Franck Eon, oeuvres choisies.
« L'une des principales caractéristiques de la modernité - souvent, sinon toujours, c'est la liquidation du passé. En tout cas, une mise en relation critique de l'art avec son propre passé. L'Olympia de Manet, c'est la reprise et la liquidation de la Vénus d'Urbino et Titien : la Déesse est remplacée par une prostituée avec un corps aux couleurs blafardes et cadavériques de la ville, attendant un client qui lui a envoyé des fleurs.[1] »
La liquidation du passé par la modernité s'est faite dans la reprise et cela en fut même sa condition. L'histoire de l'art, de père en fils est toujours motivée du même souci : l'anéantissement du passé par sa reprise, souci qui se justifie aussi par la nécessité de trouver soi-même une place dans une histoire déjà établie. La post-modernité n'a rien inventé. Mais au lieu de liquidation c'est le terme d'appropriation qui fut privilégié - avec les enjeux de re-signification qu'il peut induire. Attitude proliférante et protéiforme qualifiée par Nicolas Bourriaud de post-production, les artistes ont en commun de recourir à des formes déjà produites qu'ils programment. Il ne s'agit pas de produire des images d'images mais de s'emparer de l'ensemble des codes de la culture puis, de les faire fonctionner.
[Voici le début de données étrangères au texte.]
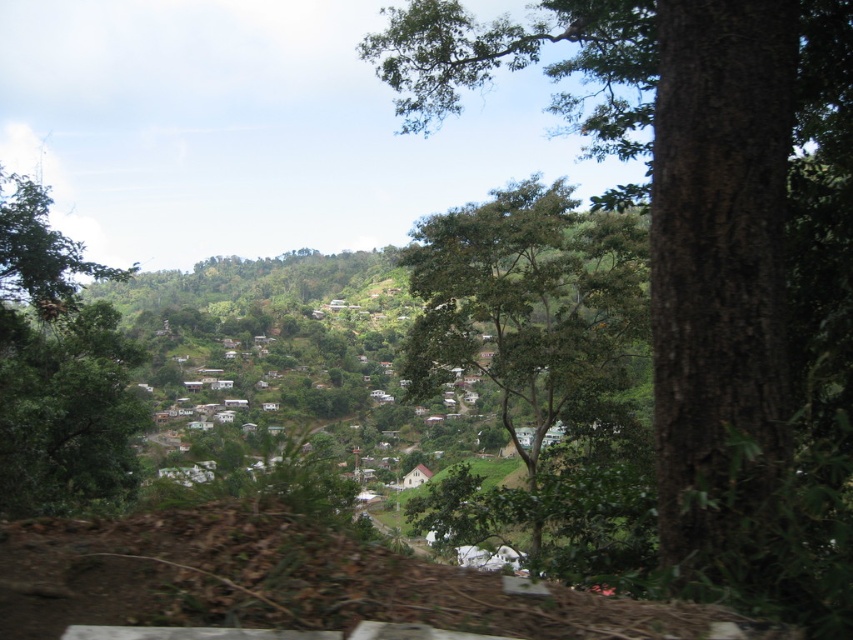
You are a hiker who wants to take a photo of the village from a spot where both the green leafy tree at center and the green leafy tree at left are visible. Which tree should you position yourself closer to in order to ensure both are in the frame?

You should position yourself closer to the green leafy tree at left because the green leafy tree at center is larger, so being closer to the smaller tree ensures both fit within the camera frame.

You are an observer standing in the scenic hilly landscape. You notice two green leafy trees, one at the center and one at the left. Which tree is closer to you, the green leafy tree at center or the green leafy tree at left?

The green leafy tree at center is positioned under the green leafy tree at left, meaning the tree at the left is closer to you.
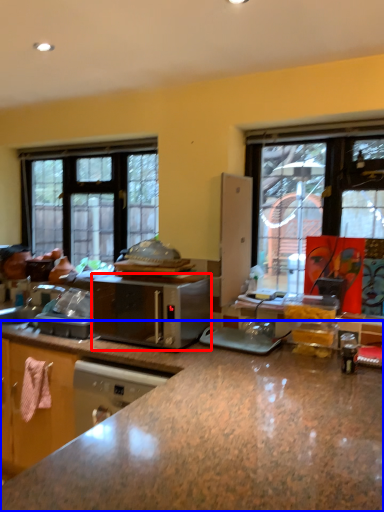
Question: Which point is closer to the camera, microwave oven (highlighted by a red box) or countertop (highlighted by a blue box)?

Choices:
 (A) microwave oven
 (B) countertop

Answer: (B)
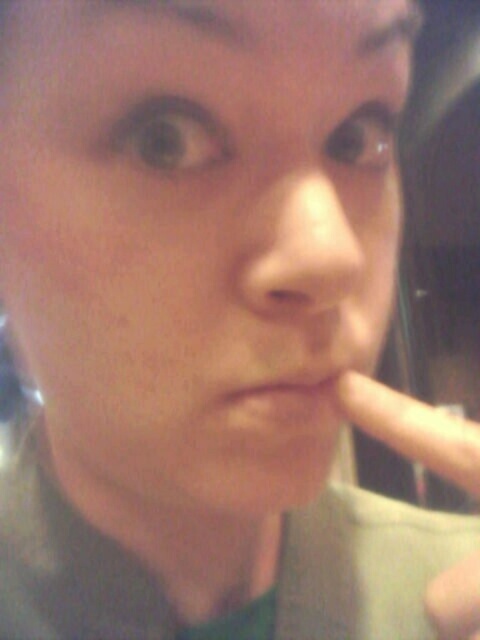
Between point (241, 280) and point (320, 403), which one is positioned behind?

Positioned behind is point (320, 403).

Is smooth skin nose at center bigger than matte skin at center?

Correct, smooth skin nose at center is larger in size than matte skin at center.

Is point (322, 273) positioned in front of point (241, 406)?

Yes, it is in front of point (241, 406).

Identify the location of smooth skin nose at center. This screenshot has height=640, width=480. [x=299, y=250].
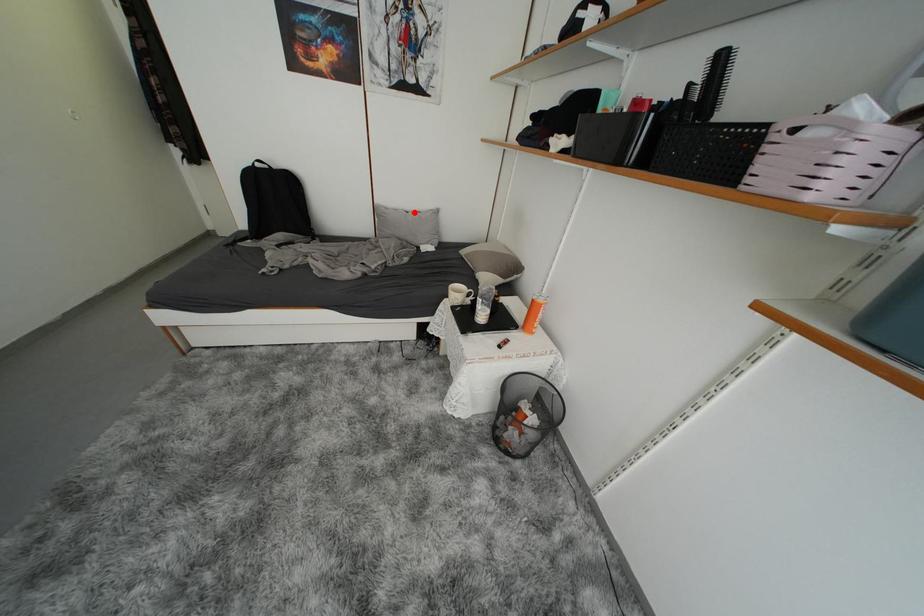
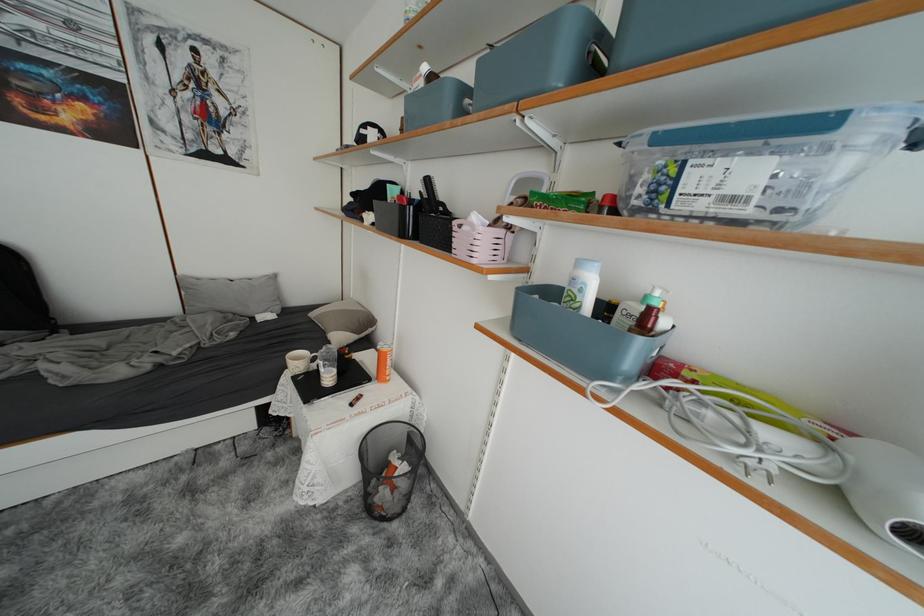
Question: I am providing you with two images of the same scene from different viewpoints. Image1 has a red point marked. In image2, the corresponding 3D location appears at what relative position? Reply with the corresponding letter.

« Depuis le début des années quatre-vingt-dix, un nombre sans cesse croissant d'artistes interprète, reproduit, ré-expose ou utilise des oeuvres réalisées par d'autres, ou des produits culturels disponibles. Cet art de la postproduction correspond à la multiplication de l'offre culturelle, mais aussi, plus indirectement, à l'annexion par le monde de l'art de formes jusque-là ignorées ou méprisées. De ces artistes qui insèrent leur propre travail dans celui des autres, on peut dire qu'ils contribuent à abolir la distinction traditionnelle entre production et consommation, création et copie, ready-made et oeuvre originale. La matière qu'ils manipulent n'est plus première. Il ne s'agit plus pour eux d'élaborer une forme à partir d'un matériau brut, mais de travailler avec des objets d'ores et déjà en circulation sur le marché culturel, c'est-à-dire informés par d'autres. Les notions d'originalité (être à l'origine de...), et même de création (faire à partir de rien) s'estompent ainsi lentement dans ce nouveau paysage culturel marqué par les figures jumelles du DJ et du programmateur, qui ont tous deux pour tâche de sélectionner des objets culturels et de les insérer dans des contextes définis.